PROVIDED ENTRIES |
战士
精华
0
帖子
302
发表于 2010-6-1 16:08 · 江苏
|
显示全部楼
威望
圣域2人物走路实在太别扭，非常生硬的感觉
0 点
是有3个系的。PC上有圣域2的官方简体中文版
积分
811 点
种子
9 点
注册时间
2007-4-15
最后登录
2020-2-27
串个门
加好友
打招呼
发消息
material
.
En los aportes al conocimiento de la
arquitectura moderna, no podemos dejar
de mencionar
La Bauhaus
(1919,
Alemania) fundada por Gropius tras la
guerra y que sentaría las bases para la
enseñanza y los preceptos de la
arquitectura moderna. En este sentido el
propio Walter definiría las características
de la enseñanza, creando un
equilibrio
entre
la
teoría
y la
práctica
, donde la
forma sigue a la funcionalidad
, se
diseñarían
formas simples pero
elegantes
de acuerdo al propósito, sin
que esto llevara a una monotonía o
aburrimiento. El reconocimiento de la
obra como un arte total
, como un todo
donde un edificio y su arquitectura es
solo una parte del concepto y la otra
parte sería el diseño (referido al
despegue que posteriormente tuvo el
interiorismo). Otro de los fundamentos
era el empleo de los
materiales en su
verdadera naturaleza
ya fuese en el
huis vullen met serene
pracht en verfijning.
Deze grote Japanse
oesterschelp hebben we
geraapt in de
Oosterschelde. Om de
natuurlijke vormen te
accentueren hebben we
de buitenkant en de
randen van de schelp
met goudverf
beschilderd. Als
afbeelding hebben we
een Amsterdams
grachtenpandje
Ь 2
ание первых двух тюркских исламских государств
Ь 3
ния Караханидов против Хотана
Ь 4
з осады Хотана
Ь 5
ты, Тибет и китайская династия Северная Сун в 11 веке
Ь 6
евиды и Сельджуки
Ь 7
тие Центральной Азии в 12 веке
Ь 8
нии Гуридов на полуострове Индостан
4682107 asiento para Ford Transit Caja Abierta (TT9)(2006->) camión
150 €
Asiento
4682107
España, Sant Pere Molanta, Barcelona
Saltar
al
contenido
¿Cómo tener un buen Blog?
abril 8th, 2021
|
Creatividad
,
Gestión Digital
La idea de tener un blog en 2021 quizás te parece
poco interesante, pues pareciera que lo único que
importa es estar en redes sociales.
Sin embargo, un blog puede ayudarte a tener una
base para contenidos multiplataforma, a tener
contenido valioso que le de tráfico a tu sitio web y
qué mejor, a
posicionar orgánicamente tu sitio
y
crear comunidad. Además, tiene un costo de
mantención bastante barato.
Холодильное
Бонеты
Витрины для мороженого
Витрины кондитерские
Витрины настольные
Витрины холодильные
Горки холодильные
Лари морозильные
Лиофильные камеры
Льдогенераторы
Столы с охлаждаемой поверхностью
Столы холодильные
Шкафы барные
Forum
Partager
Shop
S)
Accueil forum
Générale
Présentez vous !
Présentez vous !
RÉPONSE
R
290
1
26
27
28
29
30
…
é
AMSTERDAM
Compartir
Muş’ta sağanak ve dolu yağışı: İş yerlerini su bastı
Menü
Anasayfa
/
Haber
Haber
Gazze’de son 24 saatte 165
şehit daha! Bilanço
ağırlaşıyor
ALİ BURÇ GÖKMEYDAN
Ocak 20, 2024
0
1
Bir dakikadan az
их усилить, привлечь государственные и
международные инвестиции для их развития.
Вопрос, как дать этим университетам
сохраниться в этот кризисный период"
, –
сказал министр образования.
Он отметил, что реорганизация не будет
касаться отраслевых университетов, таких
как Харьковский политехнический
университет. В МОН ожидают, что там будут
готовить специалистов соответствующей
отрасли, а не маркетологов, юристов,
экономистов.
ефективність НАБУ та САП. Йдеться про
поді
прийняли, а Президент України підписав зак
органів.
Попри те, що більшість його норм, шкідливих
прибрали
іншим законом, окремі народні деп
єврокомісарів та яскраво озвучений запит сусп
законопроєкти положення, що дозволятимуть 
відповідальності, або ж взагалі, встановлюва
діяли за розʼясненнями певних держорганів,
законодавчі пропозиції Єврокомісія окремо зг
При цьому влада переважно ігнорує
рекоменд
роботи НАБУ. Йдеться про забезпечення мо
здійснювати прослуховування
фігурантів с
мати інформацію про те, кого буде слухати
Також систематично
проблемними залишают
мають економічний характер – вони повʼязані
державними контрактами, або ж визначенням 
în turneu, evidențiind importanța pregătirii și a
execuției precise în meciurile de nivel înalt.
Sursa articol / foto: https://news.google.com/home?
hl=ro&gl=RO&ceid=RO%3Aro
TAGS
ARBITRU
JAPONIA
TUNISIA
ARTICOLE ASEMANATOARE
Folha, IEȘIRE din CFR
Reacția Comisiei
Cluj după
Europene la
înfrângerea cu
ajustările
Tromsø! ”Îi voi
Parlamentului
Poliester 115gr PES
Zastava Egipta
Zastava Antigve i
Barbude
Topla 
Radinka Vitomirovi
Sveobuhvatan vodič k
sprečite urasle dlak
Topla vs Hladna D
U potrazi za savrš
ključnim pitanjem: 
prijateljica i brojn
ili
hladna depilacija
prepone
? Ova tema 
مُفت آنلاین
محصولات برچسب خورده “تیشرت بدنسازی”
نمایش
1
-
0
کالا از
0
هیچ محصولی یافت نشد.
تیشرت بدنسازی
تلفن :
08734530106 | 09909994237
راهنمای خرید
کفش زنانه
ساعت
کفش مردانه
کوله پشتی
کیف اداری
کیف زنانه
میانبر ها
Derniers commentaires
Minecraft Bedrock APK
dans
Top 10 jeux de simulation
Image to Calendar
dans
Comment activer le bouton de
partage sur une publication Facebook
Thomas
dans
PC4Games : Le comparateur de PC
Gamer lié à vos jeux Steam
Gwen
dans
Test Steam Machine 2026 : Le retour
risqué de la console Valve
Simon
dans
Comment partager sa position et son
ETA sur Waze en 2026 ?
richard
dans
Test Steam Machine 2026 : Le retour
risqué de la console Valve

ASSIGNED TASK | Say how many lines above hold "arquitectura", and nothing else.

TASK SOLUTION | 3